_Daftar Tugas_
1 – Menurut esai tentang budaya Perancis dan Madura, bahasa apa yang menjadi bahasa utama kaum intelektual Eropa antara abad ke-17 dan awal abad ke-20?
2 – Tuliskan ulang tanpa perubahan bagian esai tentang budaya Perancis dan Madura yang dibuka dengan kata-kata "[Amatlah sulit membandingkan" dan ditutup dengan "dalam bahasa Perancis.".

_Teks Sumber_
######

Senin, 23 Agustus 2010

Esai


BUTIR-BUTIR PEMIKIRAN TENTANG
KELANGSUNGAN HIDUP BUDAYA PERANCIS DAN BUDAYA MADURA DALAM PERSPEKTIF KOMPARATIF (Perancis-Madura)1

Oleh: Jean Couteau

[Amatlah sulit membandingkan situasi—dan tantangan-tantangan—yang dihadapi masing-masing kebudayaan Perancis dan kebudayaan Madura]
Kebudayaan Perancis telah lama didukung oleh suatu negara yang merupakan salah satu induk dari kebudayaan Eropa, bersusulan atau bersamaan dengan Yunani, Italia, dan kemudian Jerman dan Inggris. Bahkan boleh dikata bahwa dari akhir abad 17 sampai dengan awal abad ke-20 kebudayaan Perancis merupakan kebudayaan dominan di Eropa dan hadir mengemuka di dalam semua bidang kegiatan kultural: sastra, teater, balet, seni rupa dan filsafat. Bahkan hingga kini pemikir-pemikir Perancis menempati posisi yang utama di dalam sirkulasi ide-ide dan fashion-fashion internasional. Posmodernisme misalnya lahir di Perancis; orang-orang seperti Foucault, Baudrillard, Lyotard, Derrida dan Bourdieu adalah orang yang menulis dalam bahasa Perancis.

Situasi kebudayaan Perancis ini adalah akibat (tidak langsung) dari hegemoni Perancis di daratan Eropa pada abad-abad tersebut dan dimungkinkan oleh posisi Perancis sebagai ‘penampung’ banyak pemikir-pemikir asing yang pindah atau berlindung di situ. Antara abad ke-17 di bawah raja Louis ke-14 dan awal abad ke-20 bahasa Perancis menjadi bahasa utama kaum intelektual Eropa.

######

_Cuplikan Baris_
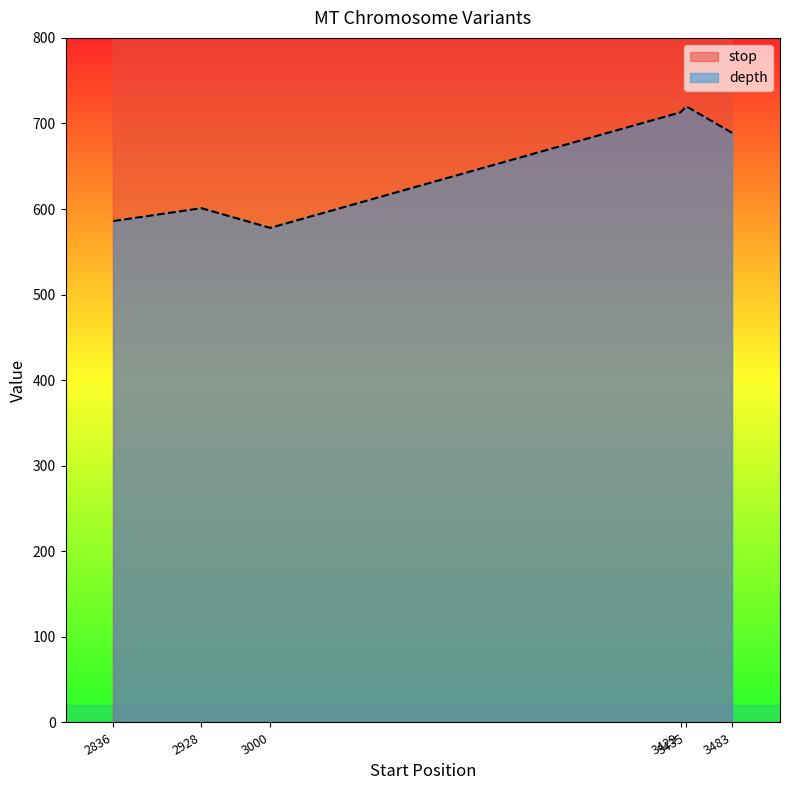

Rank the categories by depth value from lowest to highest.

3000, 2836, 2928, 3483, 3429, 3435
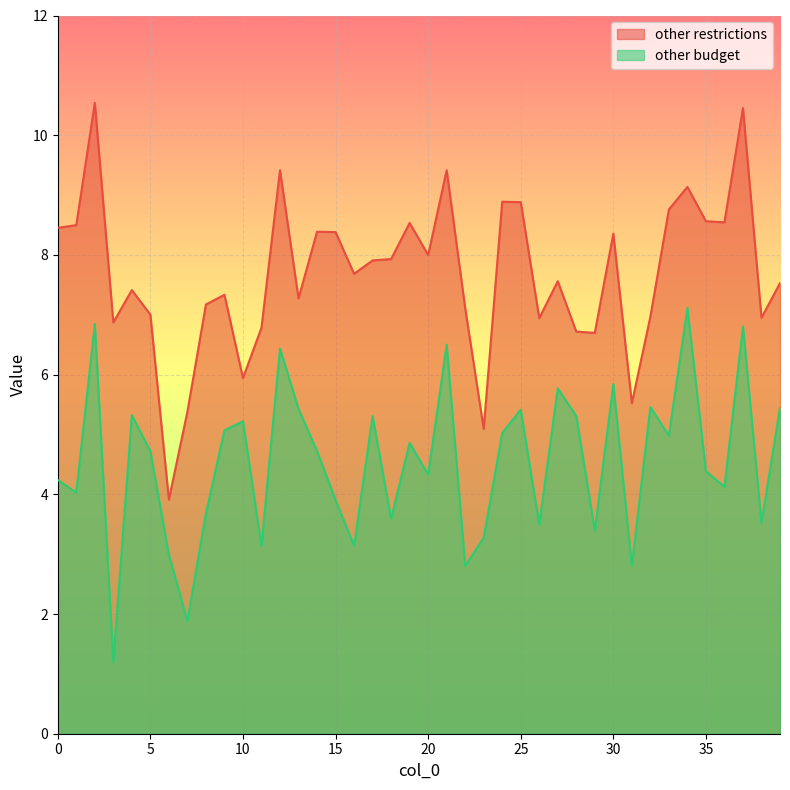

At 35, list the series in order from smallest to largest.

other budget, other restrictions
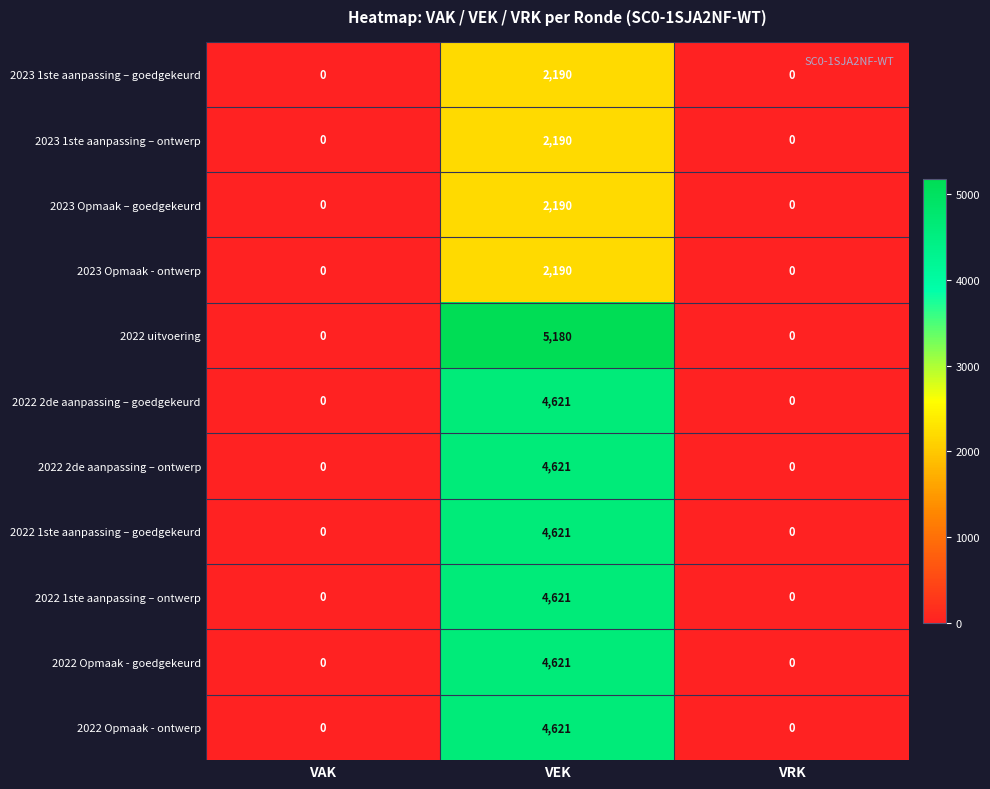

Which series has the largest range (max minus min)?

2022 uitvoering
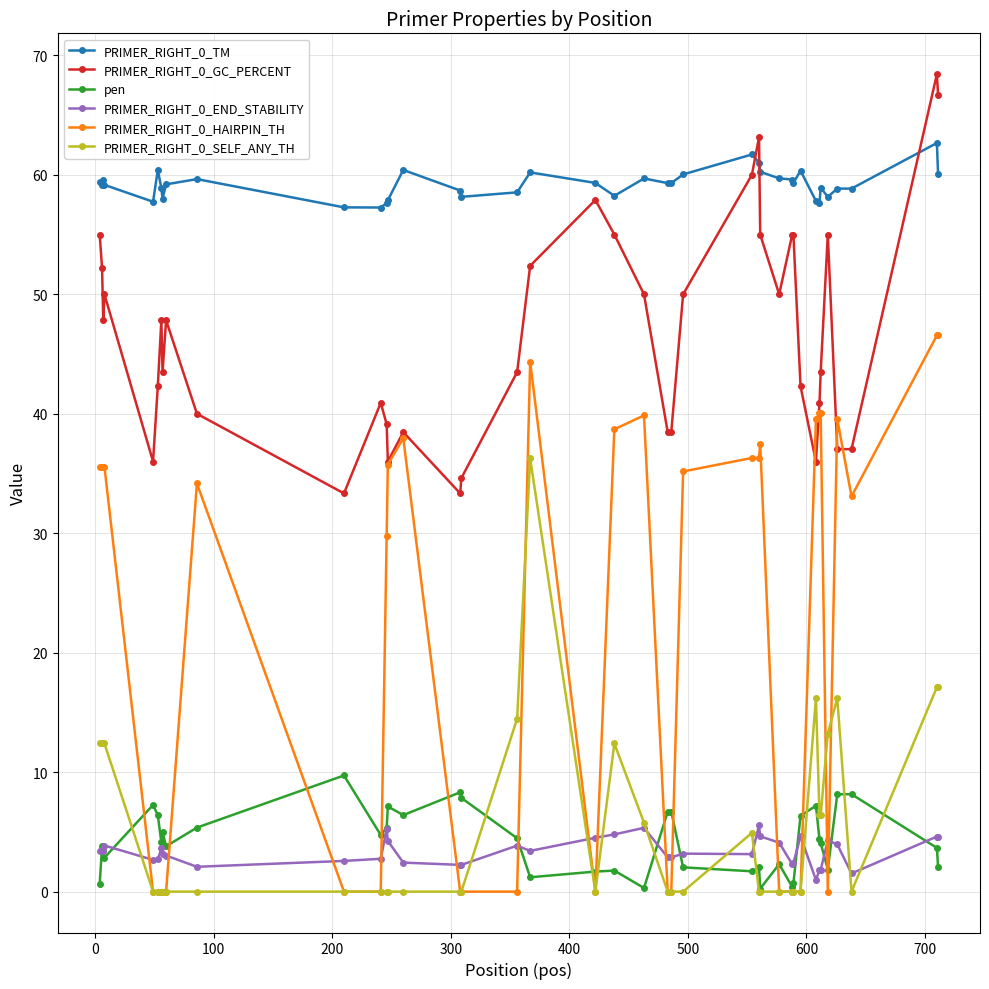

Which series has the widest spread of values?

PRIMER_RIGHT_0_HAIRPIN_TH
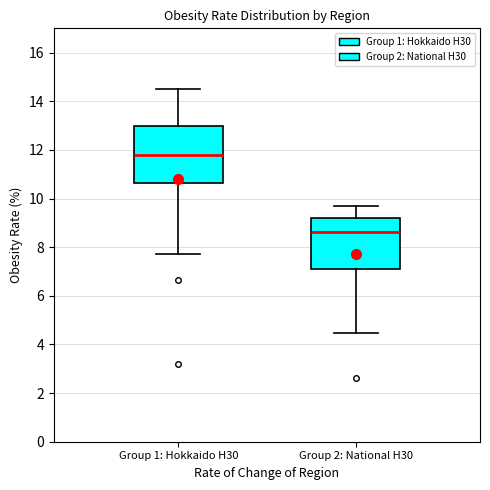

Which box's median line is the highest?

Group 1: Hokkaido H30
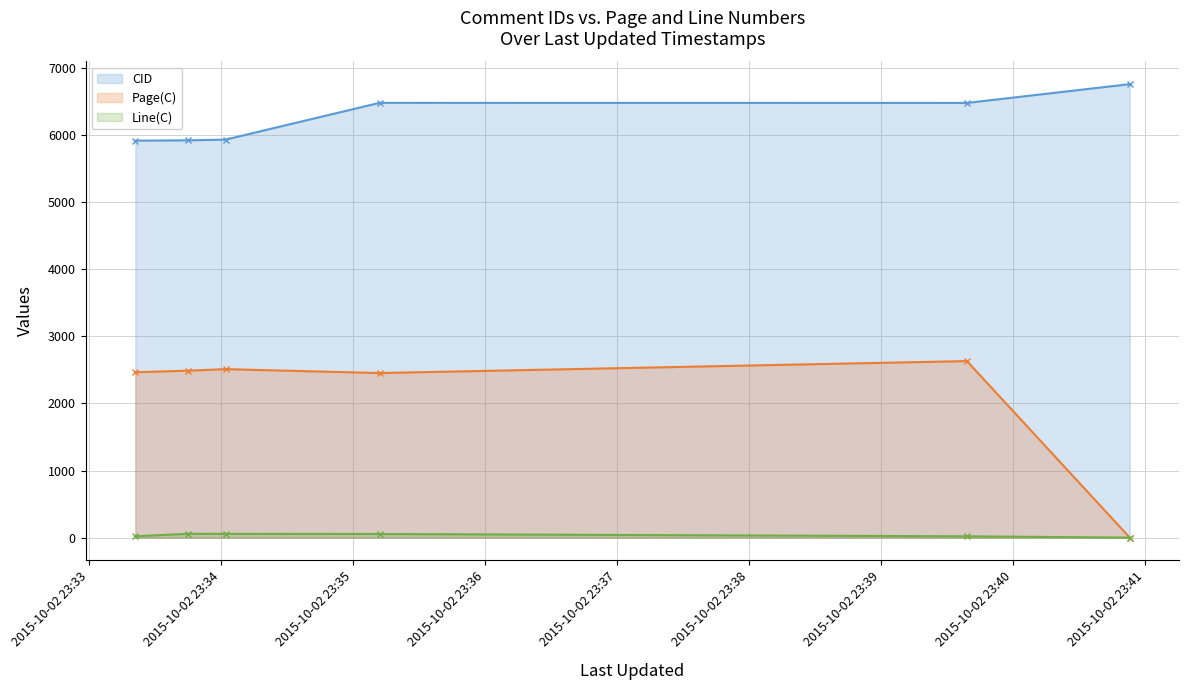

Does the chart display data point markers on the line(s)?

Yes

######

_Jawaban Tugas_
1 – Bahasa Perancis.

2 –
[Amatlah sulit membandingkan situasi—dan tantangan-tantangan—yang dihadapi masing-masing kebudayaan Perancis dan kebudayaan Madura]
Kebudayaan Perancis telah lama didukung oleh suatu negara yang merupakan salah satu induk dari kebudayaan Eropa, bersusulan atau bersamaan dengan Yunani, Italia, dan kemudian Jerman dan Inggris. Bahkan boleh dikata bahwa dari akhir abad 17 sampai dengan awal abad ke-20 kebudayaan Perancis merupakan kebudayaan dominan di Eropa dan hadir mengemuka di dalam semua bidang kegiatan kultural: sastra, teater, balet, seni rupa dan filsafat. Bahkan hingga kini pemikir-pemikir Perancis menempati posisi yang utama di dalam sirkulasi ide-ide dan fashion-fashion internasional. Posmodernisme misalnya lahir di Perancis; orang-orang seperti Foucault, Baudrillard, Lyotard, Derrida dan Bourdieu adalah orang yang menulis dalam bahasa Perancis.